Cotton, Grains, Cattle program

The CRCNA's Cotton, Grain Cattle Program (CGC) is a game changer set to refine and reset Northern Australia’s cropping and cattle sectors.

The four-year, $8 million program is the CRCNA’s largest investment to date and is part of a significant body of work across the north, with the potential to develop new industries for long term growth, shifting the landscape of northern agriculture through sustainable, adaptable cropping systems and cattle production improvements.

To bolster productivity across the north's cropping and cattle sectors the CGC program has six projects across key northern regions to develop integrated agricultural systems, and has 30 research and funding partners to address cross-regional, geographically consistent priorities.

Projects:

1. Crops for Cattle to increase the efficiency of Northern Australian cattle production systems using local crops to improve dry season weight gain (NT) read more

2. Fundamentals of cropping-systems that deliver sustainable growth of the agricultural sector (NT) read more

3. Cropping enabled cattle production enabled by feed products from irrigated cropping (WA) read more

4. Ord River Irrigation Area (ORIA) sustainable systems for diversification of ORIA cropping (WA) read more

5. Extension capacity of cropping systems, enhancing to sustain growth (NQ) read more

6. Cotton, Grains, Cattle farming systems (NQ) read more

Genuine collaboration is at the heart of CGC where researchers, producers, development corporations and jurisdictional governments are working to maximise the productivity of cropping and beef production systems in Kununurra and the Ord region of WA, the Katherine and Douglas Daly regions of the NT, and in developing crop production in areas of north Queensland.

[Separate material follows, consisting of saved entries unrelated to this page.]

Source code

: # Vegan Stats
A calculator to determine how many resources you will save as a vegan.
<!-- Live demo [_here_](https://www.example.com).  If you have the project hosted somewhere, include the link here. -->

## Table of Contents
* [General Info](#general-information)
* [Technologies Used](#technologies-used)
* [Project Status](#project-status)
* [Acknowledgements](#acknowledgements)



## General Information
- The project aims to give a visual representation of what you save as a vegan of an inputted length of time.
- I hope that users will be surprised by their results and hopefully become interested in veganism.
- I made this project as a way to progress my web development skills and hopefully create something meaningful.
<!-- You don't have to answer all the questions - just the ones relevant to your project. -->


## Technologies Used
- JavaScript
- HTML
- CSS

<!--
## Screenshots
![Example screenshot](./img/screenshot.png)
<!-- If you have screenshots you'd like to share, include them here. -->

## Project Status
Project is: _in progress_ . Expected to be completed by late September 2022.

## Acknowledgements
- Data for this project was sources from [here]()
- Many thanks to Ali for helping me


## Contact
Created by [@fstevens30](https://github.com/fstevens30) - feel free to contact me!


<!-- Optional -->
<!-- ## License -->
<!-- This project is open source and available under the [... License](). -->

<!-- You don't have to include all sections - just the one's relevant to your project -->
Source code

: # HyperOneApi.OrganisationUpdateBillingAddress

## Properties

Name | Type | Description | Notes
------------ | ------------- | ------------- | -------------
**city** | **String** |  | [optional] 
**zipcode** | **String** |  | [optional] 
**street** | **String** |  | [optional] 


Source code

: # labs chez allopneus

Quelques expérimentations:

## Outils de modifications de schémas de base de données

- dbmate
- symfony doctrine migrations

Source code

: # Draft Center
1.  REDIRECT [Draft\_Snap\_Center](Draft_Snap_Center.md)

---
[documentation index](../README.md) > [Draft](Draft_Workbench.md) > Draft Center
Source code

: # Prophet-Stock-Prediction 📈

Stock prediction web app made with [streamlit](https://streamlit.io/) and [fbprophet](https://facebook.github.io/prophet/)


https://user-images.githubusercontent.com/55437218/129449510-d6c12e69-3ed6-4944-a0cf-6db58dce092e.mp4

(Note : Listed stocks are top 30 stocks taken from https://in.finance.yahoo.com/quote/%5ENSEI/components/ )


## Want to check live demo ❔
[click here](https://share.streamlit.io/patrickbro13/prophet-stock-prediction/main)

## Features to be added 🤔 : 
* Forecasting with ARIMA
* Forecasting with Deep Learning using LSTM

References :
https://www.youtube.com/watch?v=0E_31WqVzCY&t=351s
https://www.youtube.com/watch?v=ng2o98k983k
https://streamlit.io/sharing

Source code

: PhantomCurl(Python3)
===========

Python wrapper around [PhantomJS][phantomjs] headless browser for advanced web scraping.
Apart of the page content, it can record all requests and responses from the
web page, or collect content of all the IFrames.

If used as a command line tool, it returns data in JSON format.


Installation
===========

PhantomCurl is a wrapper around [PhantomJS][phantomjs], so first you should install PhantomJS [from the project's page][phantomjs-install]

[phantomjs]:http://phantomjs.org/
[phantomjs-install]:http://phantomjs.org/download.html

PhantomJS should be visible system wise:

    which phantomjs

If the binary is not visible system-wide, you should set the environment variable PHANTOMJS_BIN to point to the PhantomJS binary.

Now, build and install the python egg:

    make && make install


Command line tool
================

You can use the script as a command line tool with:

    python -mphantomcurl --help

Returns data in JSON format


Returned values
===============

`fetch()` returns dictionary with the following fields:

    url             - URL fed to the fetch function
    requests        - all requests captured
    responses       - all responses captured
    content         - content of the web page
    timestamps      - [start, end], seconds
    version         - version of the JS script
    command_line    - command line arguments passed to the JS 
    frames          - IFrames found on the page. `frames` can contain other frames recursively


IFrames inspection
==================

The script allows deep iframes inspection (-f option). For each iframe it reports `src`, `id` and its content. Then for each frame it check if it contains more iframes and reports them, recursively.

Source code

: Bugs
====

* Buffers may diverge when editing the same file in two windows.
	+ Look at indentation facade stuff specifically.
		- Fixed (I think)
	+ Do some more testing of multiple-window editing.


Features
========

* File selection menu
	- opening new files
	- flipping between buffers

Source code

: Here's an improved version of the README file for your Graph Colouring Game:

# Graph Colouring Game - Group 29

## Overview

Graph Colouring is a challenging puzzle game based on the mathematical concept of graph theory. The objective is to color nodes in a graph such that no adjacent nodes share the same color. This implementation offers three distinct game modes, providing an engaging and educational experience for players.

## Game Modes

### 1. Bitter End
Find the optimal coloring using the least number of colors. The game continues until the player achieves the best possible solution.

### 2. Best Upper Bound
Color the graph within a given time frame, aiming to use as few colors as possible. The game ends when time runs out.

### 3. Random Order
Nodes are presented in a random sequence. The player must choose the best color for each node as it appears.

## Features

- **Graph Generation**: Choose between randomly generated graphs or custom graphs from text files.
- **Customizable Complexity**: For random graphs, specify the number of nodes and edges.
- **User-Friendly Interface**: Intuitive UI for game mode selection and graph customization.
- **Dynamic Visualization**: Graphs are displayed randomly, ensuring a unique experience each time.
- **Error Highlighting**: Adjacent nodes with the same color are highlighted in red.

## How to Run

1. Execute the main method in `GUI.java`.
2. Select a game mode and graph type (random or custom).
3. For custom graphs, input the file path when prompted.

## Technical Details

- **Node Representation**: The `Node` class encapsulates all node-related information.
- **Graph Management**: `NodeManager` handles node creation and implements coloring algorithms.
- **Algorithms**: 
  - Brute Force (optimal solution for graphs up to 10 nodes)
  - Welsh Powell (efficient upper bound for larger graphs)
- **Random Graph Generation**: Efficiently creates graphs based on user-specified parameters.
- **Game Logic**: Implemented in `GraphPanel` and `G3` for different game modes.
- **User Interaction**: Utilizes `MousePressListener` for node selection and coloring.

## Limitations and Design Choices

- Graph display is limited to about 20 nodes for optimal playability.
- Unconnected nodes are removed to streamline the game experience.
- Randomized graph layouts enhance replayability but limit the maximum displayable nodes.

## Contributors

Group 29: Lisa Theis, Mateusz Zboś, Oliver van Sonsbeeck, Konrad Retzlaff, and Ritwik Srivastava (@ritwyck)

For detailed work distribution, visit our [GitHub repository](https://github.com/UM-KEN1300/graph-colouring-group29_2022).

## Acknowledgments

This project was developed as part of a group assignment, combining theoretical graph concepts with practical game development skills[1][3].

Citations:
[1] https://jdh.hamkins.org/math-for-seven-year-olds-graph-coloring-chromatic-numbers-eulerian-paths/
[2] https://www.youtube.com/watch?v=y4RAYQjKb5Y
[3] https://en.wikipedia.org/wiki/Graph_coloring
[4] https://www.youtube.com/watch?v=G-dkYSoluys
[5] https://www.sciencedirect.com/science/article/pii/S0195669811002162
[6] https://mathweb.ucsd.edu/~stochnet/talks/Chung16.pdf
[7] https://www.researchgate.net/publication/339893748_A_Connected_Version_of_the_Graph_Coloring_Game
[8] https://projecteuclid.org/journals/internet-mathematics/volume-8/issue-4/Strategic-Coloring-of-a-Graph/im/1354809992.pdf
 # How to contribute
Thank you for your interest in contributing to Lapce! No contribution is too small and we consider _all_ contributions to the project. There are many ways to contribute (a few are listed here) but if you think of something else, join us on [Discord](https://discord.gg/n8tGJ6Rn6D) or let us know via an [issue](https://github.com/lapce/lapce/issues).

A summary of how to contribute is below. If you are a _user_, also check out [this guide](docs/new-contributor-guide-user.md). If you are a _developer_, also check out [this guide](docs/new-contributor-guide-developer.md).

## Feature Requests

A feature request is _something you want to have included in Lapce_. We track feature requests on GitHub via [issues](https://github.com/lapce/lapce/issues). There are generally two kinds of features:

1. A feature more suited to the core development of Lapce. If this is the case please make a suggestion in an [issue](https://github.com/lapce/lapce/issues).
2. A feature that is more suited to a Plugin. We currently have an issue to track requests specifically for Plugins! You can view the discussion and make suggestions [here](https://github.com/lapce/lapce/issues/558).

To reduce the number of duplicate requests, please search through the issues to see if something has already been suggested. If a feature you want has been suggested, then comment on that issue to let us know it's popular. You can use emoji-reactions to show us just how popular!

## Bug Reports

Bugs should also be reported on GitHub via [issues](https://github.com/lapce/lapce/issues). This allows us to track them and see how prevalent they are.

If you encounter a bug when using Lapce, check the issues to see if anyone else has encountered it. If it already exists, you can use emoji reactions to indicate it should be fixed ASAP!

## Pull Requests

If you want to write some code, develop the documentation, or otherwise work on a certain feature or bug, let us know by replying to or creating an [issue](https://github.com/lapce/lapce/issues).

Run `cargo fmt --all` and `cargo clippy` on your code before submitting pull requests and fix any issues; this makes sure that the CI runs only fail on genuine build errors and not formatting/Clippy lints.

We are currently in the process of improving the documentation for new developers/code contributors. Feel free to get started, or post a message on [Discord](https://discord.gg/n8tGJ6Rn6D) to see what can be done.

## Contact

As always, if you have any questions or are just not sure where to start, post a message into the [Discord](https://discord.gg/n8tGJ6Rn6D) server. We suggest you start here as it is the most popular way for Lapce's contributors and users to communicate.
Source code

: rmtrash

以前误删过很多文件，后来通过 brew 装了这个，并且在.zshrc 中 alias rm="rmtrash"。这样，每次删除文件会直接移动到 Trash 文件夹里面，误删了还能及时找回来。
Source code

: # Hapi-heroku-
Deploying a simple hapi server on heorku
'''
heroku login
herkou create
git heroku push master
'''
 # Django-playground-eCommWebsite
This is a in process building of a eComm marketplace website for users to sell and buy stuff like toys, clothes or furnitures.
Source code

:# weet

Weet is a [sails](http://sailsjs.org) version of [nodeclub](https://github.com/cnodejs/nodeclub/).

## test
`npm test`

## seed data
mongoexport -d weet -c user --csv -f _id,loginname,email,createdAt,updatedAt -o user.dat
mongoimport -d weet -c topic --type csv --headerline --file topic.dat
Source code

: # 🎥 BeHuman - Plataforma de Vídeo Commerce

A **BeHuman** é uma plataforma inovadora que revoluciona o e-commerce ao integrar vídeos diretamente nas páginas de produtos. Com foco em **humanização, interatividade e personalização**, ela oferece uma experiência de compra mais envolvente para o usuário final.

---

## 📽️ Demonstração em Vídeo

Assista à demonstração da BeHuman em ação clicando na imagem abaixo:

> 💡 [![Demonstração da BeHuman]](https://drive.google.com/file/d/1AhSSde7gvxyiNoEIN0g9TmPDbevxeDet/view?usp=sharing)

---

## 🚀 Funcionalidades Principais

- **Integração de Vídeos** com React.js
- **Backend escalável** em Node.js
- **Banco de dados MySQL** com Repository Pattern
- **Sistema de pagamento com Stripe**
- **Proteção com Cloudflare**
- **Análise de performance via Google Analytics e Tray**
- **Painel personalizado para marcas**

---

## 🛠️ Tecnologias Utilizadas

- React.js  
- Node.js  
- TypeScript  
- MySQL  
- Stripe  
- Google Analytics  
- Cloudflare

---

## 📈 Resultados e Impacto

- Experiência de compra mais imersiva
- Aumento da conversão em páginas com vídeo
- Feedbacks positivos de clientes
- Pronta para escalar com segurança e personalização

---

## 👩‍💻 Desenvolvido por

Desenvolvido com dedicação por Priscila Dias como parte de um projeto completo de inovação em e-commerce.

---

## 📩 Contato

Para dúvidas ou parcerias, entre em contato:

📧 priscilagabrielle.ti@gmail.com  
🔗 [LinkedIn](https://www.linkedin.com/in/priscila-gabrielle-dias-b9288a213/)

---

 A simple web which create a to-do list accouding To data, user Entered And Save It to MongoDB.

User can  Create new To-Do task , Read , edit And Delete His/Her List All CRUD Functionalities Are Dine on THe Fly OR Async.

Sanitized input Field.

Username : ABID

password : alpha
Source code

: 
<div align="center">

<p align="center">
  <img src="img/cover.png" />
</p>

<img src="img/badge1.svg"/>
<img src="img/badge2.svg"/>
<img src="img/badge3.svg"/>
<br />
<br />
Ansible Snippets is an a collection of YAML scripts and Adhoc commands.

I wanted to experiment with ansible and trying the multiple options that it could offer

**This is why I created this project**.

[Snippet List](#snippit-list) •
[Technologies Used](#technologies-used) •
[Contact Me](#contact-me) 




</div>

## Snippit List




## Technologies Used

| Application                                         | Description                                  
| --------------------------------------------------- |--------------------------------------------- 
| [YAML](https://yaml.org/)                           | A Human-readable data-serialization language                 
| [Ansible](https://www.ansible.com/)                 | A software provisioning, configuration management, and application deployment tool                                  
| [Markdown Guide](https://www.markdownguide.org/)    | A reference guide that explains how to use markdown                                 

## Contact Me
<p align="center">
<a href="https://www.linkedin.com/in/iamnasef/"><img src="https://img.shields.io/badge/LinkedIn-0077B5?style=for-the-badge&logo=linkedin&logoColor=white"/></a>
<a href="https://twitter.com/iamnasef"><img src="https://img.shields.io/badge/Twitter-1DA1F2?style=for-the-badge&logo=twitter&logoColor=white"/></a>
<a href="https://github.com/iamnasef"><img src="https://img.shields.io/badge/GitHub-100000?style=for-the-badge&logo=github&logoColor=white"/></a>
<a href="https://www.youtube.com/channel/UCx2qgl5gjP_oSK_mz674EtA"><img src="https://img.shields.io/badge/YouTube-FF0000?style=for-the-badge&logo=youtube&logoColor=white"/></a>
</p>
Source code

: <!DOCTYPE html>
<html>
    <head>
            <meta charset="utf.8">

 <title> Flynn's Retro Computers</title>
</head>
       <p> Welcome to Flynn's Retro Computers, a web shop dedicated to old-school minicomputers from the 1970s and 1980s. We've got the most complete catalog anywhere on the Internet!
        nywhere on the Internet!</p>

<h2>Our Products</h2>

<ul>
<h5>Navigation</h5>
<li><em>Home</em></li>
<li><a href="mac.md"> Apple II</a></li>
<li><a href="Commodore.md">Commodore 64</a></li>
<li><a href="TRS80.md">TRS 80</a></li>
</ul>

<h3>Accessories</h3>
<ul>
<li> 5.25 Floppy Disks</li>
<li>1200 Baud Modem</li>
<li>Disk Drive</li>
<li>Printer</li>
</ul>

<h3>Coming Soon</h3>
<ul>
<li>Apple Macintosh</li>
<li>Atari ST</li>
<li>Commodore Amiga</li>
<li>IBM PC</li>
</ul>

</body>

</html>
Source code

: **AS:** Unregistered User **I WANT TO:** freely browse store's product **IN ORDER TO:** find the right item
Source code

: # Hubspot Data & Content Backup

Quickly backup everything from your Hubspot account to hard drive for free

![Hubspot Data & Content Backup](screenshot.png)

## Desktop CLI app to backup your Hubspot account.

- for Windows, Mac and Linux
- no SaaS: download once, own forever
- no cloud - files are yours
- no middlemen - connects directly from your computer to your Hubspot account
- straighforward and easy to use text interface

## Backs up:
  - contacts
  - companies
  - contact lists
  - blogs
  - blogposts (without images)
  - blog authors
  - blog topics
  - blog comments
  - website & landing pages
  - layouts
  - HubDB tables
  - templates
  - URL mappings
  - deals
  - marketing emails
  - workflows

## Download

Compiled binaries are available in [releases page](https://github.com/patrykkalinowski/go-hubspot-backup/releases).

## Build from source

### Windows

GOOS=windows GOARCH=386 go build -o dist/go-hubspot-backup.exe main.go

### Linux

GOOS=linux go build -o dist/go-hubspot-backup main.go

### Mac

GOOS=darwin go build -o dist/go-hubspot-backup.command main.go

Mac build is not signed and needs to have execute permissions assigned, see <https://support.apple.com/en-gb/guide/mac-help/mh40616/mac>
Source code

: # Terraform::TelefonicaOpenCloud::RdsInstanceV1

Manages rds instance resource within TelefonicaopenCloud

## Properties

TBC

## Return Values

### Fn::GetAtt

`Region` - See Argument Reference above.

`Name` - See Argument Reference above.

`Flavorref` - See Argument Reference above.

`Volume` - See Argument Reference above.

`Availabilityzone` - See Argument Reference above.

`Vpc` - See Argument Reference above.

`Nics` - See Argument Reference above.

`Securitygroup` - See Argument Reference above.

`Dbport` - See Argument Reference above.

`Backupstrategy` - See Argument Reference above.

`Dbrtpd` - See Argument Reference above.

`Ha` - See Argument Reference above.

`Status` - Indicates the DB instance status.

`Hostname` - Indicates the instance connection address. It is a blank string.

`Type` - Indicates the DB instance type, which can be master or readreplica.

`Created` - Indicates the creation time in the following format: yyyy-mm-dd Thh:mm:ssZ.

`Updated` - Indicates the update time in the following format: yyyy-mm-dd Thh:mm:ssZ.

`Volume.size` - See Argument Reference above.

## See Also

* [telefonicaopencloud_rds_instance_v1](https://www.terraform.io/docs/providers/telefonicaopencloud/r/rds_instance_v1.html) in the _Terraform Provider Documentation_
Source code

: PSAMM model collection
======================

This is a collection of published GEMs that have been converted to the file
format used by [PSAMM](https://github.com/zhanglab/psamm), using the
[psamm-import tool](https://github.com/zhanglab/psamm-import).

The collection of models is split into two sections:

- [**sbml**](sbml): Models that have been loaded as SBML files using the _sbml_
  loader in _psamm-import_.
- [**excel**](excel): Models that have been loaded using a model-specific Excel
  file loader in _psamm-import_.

Key partner agencies include: Cotton Research and Development Corporation, Grains Research and Development Corporation, Queensland Government, Northern Territory Government, Government of Western Australia.  

The four-year program is focused on research and development outcomes that address soil and water suitability and management; optimised agronomy; crop protection; biosecurity; development and maintenance of local industry capacity in remote locations; development of best practices for animal production; and stewardship and social licence including whole-of-life methane emissions tailored to the scale and climates of the north.